» What is needed:
Everything from the line containing "Figure 2. The" through the last line of the listing below should be returned exactly, except for pictures.

Supplied information below:

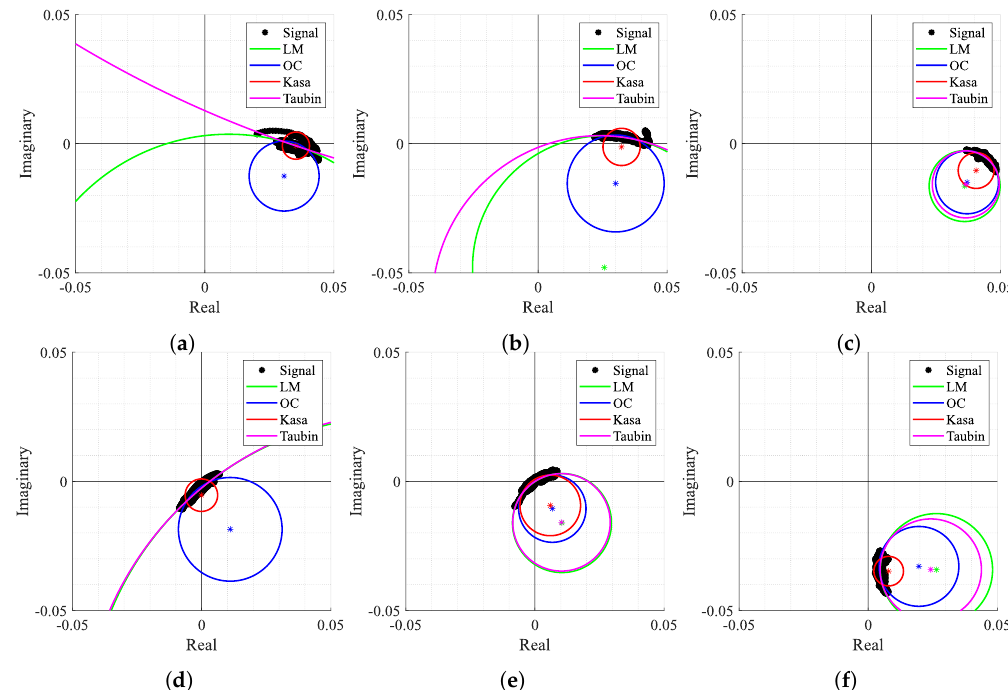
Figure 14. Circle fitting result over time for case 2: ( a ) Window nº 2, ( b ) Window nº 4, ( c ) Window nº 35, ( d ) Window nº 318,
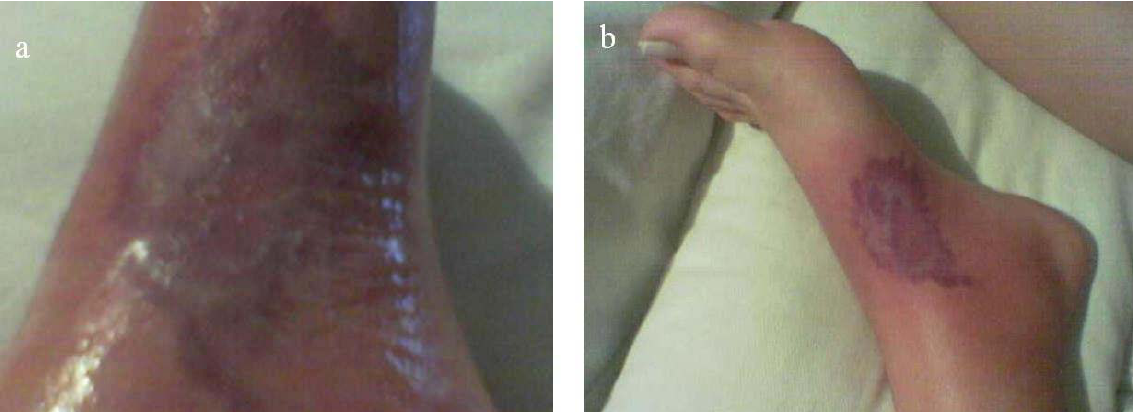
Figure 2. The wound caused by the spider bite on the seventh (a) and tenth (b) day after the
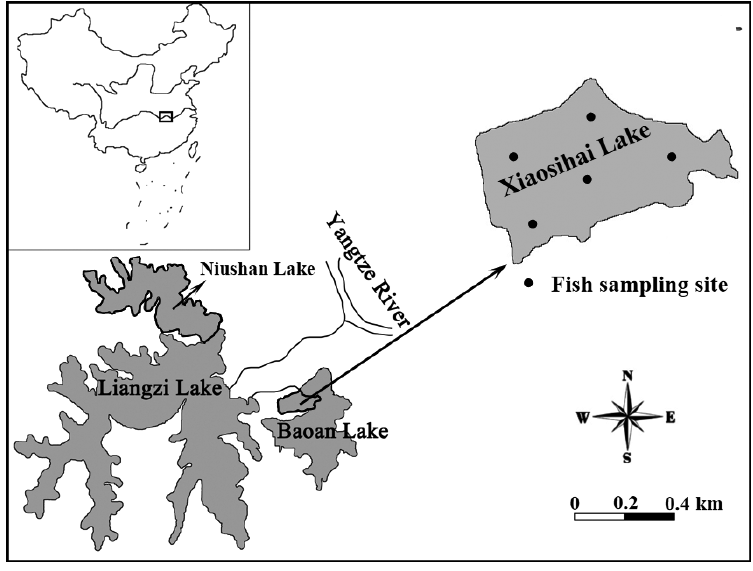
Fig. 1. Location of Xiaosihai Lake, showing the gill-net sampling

End of Supplied information.

» Answer box:
Figure 2. The wound caused by the spider bite on the seventh (a) and tenth (b) day after the
Fig. 1. Location of Xiaosihai Lake, showing the gill-net sampling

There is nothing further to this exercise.